Additionally, the linear model can be described by the data below.

## 
## Call:
## lm(formula = cchs_num$safety_score ~ cchs_num$family_involvement_score, 
##     data = mpg)
## 
## Coefficients:
##                       (Intercept)  cchs_num$family_involvement_score  
##                            5.1842                             0.8972

The equation that represents this association is y = 0.8972x + 5.1842.

Negative Associations

1. Safety Score and Rate of Misconducts Per 100 Students

There is a strong negative association (0.62) between the safety score and rate of misconduct per 100 students. Below is a scatter plot with a linear regression line to represent the association.

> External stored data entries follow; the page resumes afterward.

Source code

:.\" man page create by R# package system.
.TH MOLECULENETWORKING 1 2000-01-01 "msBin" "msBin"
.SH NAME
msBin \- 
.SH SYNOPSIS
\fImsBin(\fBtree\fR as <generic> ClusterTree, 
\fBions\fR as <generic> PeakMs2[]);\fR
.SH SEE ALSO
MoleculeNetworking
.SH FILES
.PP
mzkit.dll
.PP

## `geom_smooth()` using formula = 'y ~ x'

Additionally, the linear model can be described by the data below.

## 
## Call:
## lm(formula = cchs_num$rate_of_misconducts_per_100_students ~ 
##     cchs_num$safety_score, data = mpg)
## 
## Coefficients:
##           (Intercept)  cchs_num$safety_score  
##               35.2307                -0.4161

The equation that represents this association is y = -0.4161x + 35.2307.

2. Family Involvement Score and Rate of Misconducts Per 100 Students

There is a strong negative association (-0.46) between the family involvement score and rate of misconduct per 100 students. Below is a scatter plot with a linear regression line to represent the association.

## `geom_smooth()` using formula = 'y ~ x'

Additionally, the linear model can be described by the data below.

## 
## Call:
## lm(formula = cchs_num$rate_of_misconducts_per_100_students ~ 
##     cchs_num$family_involvement_score, data = mpg)
## 
## Coefficients:
##                       (Intercept)  cchs_num$family_involvement_score  
##                           32.4568                            -0.3617

The equation that represents this association is y = -0.3617x + 32.4568.